Line by line, copy the entries exactly, excluding the pictures.

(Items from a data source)
==================================================
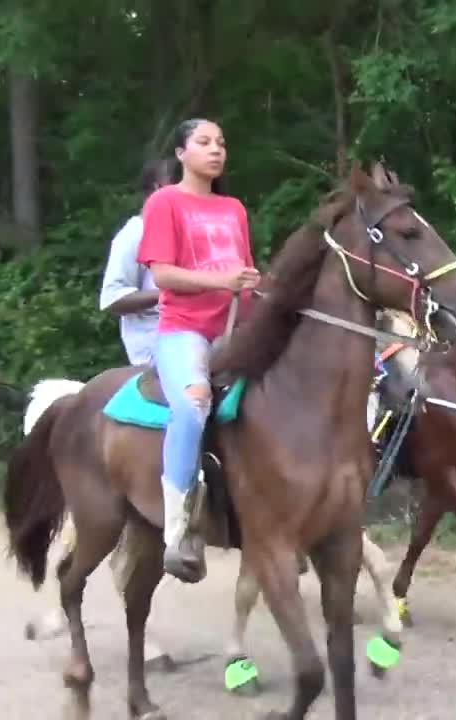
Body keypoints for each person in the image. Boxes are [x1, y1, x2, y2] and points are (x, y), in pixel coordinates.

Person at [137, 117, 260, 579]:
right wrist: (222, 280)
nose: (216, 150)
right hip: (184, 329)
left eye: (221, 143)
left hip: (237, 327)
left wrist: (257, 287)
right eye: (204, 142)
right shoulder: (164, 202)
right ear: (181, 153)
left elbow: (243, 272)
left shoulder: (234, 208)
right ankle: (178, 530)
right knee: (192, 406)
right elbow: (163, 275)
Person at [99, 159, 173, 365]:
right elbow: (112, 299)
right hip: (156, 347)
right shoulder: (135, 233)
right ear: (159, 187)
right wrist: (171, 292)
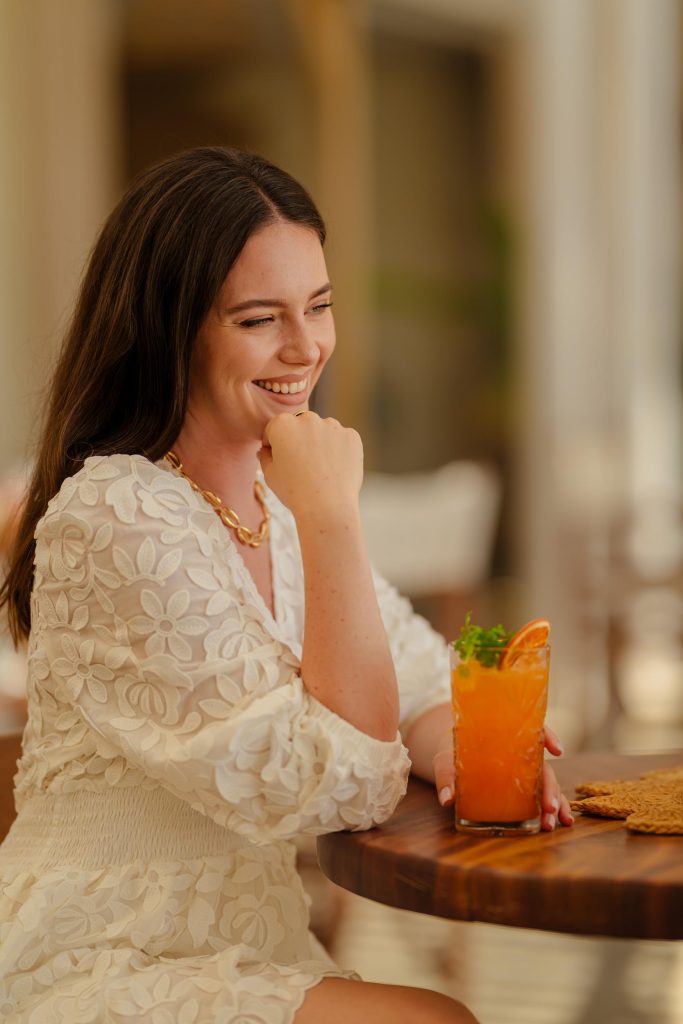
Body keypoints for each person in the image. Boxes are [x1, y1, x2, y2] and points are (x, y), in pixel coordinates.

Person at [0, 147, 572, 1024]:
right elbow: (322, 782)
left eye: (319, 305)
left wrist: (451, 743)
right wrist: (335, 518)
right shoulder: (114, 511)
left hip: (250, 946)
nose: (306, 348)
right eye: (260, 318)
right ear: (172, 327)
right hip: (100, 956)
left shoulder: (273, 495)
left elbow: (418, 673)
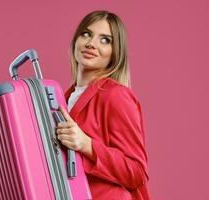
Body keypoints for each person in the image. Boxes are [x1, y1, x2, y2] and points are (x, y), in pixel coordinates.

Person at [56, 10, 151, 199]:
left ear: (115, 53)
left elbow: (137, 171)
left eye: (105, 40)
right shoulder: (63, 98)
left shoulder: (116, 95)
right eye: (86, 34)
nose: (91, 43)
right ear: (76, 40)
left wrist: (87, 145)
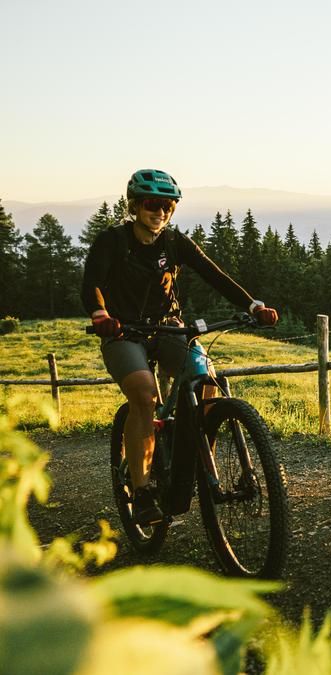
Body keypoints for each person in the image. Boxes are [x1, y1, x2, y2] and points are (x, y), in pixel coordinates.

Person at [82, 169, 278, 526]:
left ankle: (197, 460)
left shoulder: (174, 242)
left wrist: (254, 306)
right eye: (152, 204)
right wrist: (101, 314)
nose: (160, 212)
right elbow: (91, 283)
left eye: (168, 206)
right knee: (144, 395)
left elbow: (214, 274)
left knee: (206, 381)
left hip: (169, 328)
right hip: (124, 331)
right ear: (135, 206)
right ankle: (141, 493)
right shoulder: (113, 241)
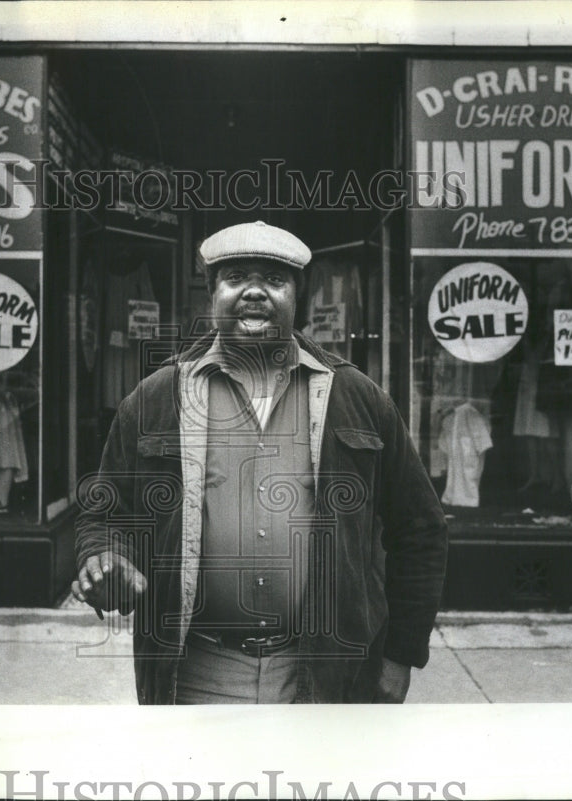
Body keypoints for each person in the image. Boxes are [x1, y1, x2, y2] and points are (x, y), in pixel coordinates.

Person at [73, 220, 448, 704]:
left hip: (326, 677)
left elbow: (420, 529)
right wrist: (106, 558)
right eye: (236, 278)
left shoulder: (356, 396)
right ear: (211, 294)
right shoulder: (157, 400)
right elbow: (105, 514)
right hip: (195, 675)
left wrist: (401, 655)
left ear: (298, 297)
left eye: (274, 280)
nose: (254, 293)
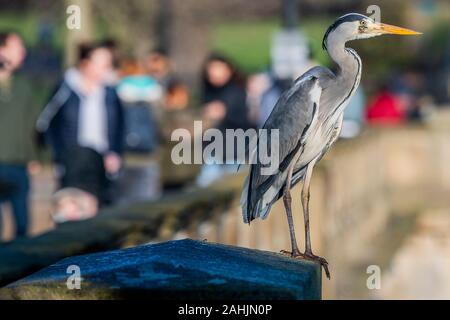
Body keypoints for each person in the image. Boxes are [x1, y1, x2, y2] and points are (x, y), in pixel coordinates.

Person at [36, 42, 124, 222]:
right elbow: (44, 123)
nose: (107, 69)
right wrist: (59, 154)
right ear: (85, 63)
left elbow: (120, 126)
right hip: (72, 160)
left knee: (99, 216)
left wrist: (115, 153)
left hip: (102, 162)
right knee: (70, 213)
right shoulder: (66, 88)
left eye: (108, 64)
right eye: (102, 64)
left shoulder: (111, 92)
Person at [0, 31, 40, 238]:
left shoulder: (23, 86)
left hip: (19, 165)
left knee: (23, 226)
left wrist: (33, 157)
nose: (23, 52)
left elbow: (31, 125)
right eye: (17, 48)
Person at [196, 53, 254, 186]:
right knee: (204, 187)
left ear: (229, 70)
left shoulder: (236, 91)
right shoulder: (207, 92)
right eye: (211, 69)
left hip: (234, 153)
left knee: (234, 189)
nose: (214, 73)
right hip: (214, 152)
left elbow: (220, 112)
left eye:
==================================================
**OUTPUT BELOW:**
Body keypoints for each person in the image. Boxes are [x1, y1, x2, y2] and points are (x, y), in pixel coordinates.

Person at [137, 117, 260, 579]:
right wrist: (222, 280)
nose: (216, 150)
right hip: (184, 329)
left eye: (221, 143)
left hip: (237, 327)
left wrist: (257, 287)
right eye: (204, 142)
right shoulder: (164, 202)
right ear: (181, 153)
left elbow: (243, 272)
left shoulder: (234, 208)
right ankle: (178, 530)
right knee: (192, 406)
right elbow: (163, 275)
Person at [99, 159, 173, 365]:
right elbow: (112, 299)
right hip: (156, 347)
right shoulder: (135, 233)
right ear: (159, 187)
right wrist: (171, 292)
Body keypoints for each person in the image. Boxes are [x1, y1, x2, y2] and points are (x, y), in pixel coordinates.

Person at [0, 147, 572, 1024]:
right elbow: (322, 782)
left eye: (319, 305)
left wrist: (451, 743)
right wrist: (335, 518)
right shoulder: (114, 511)
left hip: (250, 946)
nose: (306, 348)
right eye: (260, 318)
right ear: (172, 327)
right hip: (100, 956)
left shoulder: (273, 495)
left elbow: (418, 673)
Body keypoints for each person in the image. Boxes are [x1, y1, x2, y2] and points are (x, y), in pixel coordinates.

Person at [56, 10, 151, 199]:
left ear: (115, 53)
left elbow: (137, 171)
left eye: (105, 40)
right shoulder: (63, 98)
left shoulder: (116, 95)
right eye: (86, 34)
nose: (91, 43)
right ear: (76, 40)
left wrist: (87, 145)
Body keypoints for each person in the image. Boxes are [x1, y1, x2, y2] and points are (x, y), in pixel coordinates.

Person at [82, 169, 278, 526]:
left ankle: (197, 460)
left shoulder: (174, 242)
left wrist: (254, 306)
right eye: (152, 204)
right wrist: (101, 314)
nose: (160, 212)
right elbow: (91, 283)
left eye: (168, 206)
right knee: (144, 395)
left elbow: (214, 274)
left knee: (206, 381)
left hip: (169, 328)
right hip: (124, 331)
right ear: (135, 206)
right ankle: (141, 493)
right shoulder: (113, 241)
Body keypoints for each person in the image. Boxes are [x1, y1, x2, y2] and points are (x, y), in pixel coordinates.

Person at [73, 220, 448, 704]:
left hip: (326, 677)
left elbow: (420, 529)
right wrist: (106, 558)
right eye: (236, 278)
left shoulder: (356, 396)
right ear: (211, 294)
right shoulder: (157, 400)
right elbow: (105, 514)
right hip: (195, 675)
left wrist: (401, 655)
left ear: (298, 297)
left eye: (274, 280)
nose: (254, 293)
Body keypoints for each person in the image. Boxes are [x1, y1, x2, y2] and points are (x, y), in pixel coordinates.

Person at [36, 42, 124, 222]:
right elbow: (44, 123)
nose: (107, 69)
right wrist: (59, 154)
right ear: (85, 63)
left elbow: (120, 126)
right hip: (72, 160)
left knee: (99, 216)
left wrist: (115, 153)
left hip: (102, 162)
right knee: (70, 213)
right shoulder: (66, 88)
left eye: (108, 64)
right eye: (102, 64)
left shoulder: (111, 92)
Person at [0, 31, 40, 238]:
left shoulder: (23, 86)
left hip: (19, 165)
left knee: (23, 226)
left wrist: (33, 157)
nose: (23, 52)
left elbow: (31, 125)
right eye: (17, 48)
Person at [196, 53, 254, 186]:
right knee: (204, 187)
left ear: (229, 70)
left shoulder: (236, 91)
right shoulder: (207, 92)
right eye: (211, 69)
left hip: (234, 153)
left knee: (234, 189)
nose: (214, 73)
right hip: (214, 152)
left elbow: (220, 112)
left eye:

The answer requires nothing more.